TASK BRIEF >>
Reproduce the following records precisely, leaving every character unchanged.

Stored records:
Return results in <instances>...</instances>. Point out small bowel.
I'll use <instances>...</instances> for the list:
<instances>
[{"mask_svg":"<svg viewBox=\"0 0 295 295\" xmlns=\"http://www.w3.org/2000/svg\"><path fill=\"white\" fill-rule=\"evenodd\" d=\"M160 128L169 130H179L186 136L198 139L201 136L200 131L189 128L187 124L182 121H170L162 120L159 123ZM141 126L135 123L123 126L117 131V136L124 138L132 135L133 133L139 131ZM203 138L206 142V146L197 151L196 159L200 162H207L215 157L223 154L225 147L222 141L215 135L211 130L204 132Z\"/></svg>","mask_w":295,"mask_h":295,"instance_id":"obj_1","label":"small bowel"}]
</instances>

CORRECT RESPONSE >>
Return results in <instances>...</instances>. Point out small bowel.
I'll use <instances>...</instances> for the list:
<instances>
[{"mask_svg":"<svg viewBox=\"0 0 295 295\" xmlns=\"http://www.w3.org/2000/svg\"><path fill=\"white\" fill-rule=\"evenodd\" d=\"M160 128L169 130H179L186 136L198 139L201 136L200 131L189 128L187 124L182 121H170L162 120L159 123ZM141 126L135 123L123 126L117 131V136L124 138L132 135L133 133L139 131ZM203 138L206 142V146L197 151L196 159L200 162H207L215 157L223 154L225 147L222 141L215 135L211 130L204 132Z\"/></svg>","mask_w":295,"mask_h":295,"instance_id":"obj_1","label":"small bowel"}]
</instances>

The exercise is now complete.